[저장된 데이터]

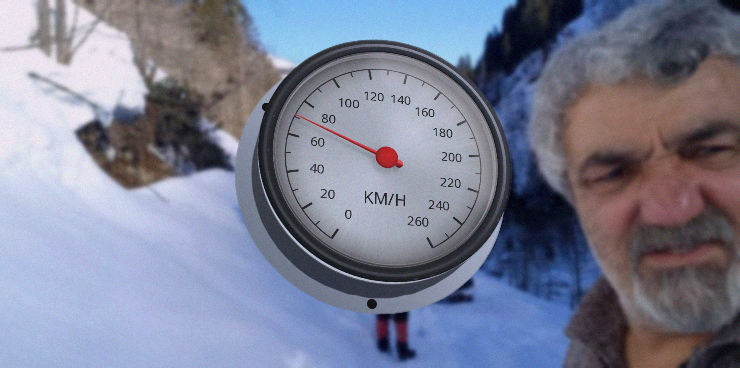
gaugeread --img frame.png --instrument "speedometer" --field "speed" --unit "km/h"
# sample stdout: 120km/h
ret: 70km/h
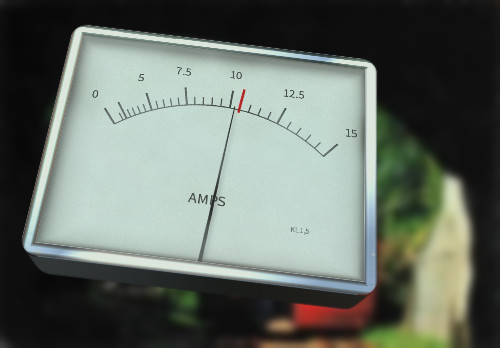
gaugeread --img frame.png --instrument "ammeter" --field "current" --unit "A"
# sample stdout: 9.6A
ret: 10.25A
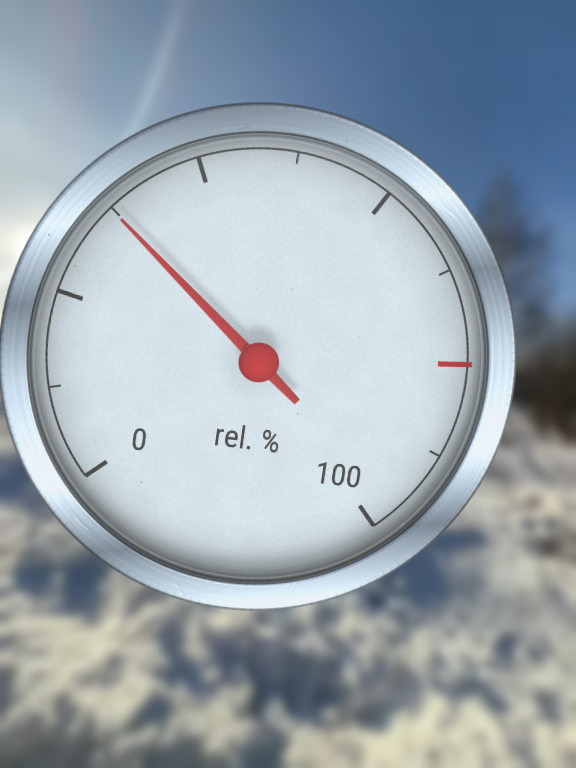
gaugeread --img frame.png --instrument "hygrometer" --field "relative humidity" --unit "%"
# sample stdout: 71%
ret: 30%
==
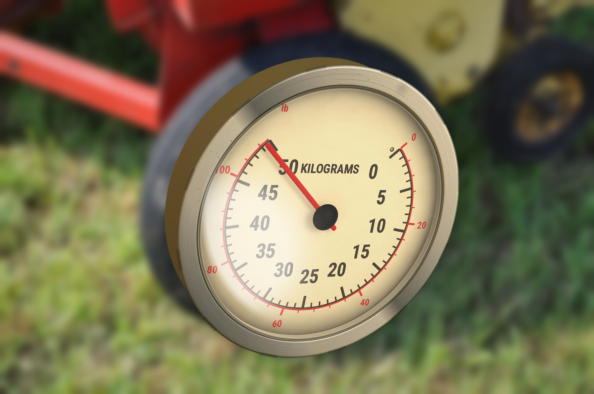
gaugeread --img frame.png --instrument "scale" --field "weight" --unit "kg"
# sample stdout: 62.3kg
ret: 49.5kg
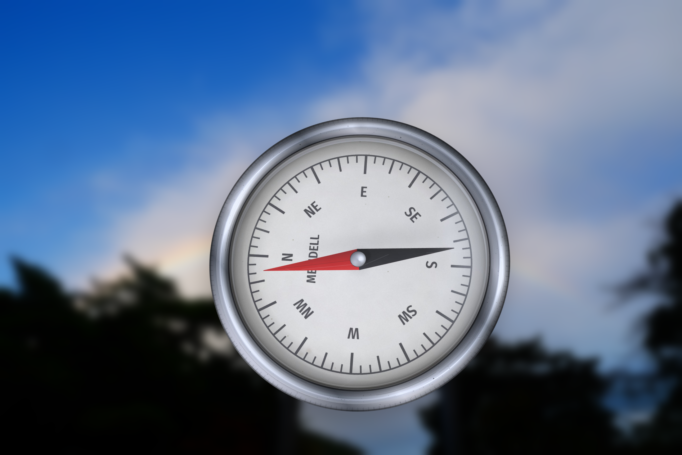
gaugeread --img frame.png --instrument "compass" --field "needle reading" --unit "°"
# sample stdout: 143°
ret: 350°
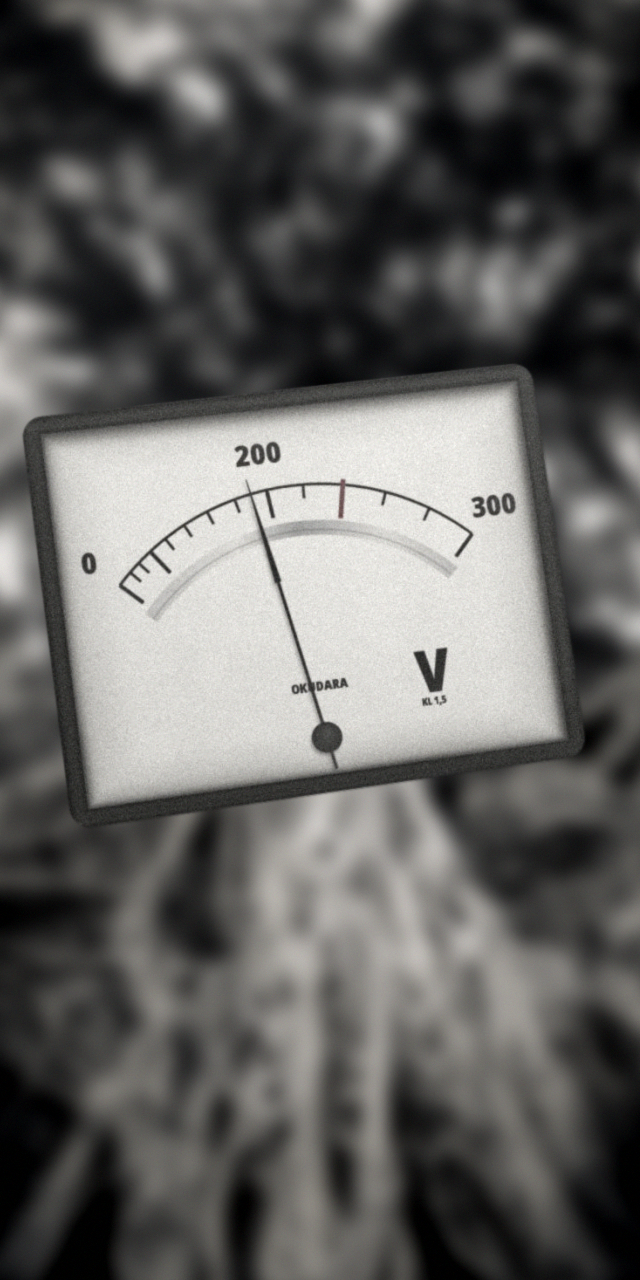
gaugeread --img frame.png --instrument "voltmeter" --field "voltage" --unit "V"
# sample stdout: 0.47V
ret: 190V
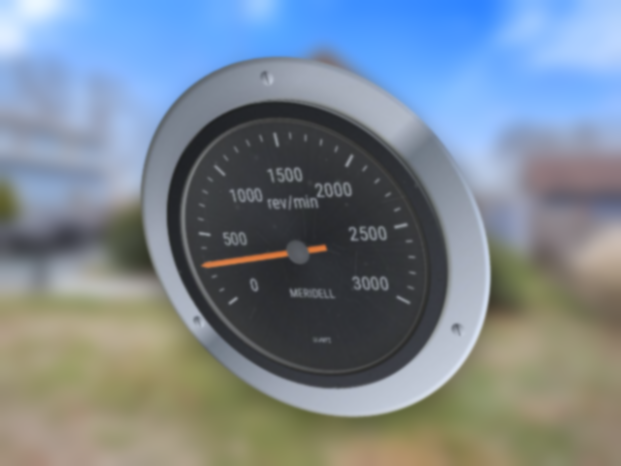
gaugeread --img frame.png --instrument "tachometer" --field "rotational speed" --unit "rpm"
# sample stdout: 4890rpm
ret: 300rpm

## 수행할 작업
위 항목에서 다음 문자열이 들어 있는 줄을 모두 모아 적으세요: "speed".

## 작성한 풀이
gaugeread --img frame.png --instrument "speedometer" --field "speed" --unit "km/h"
gaugeread --img frame.png --instrument "tachometer" --field "rotational speed" --unit "rpm"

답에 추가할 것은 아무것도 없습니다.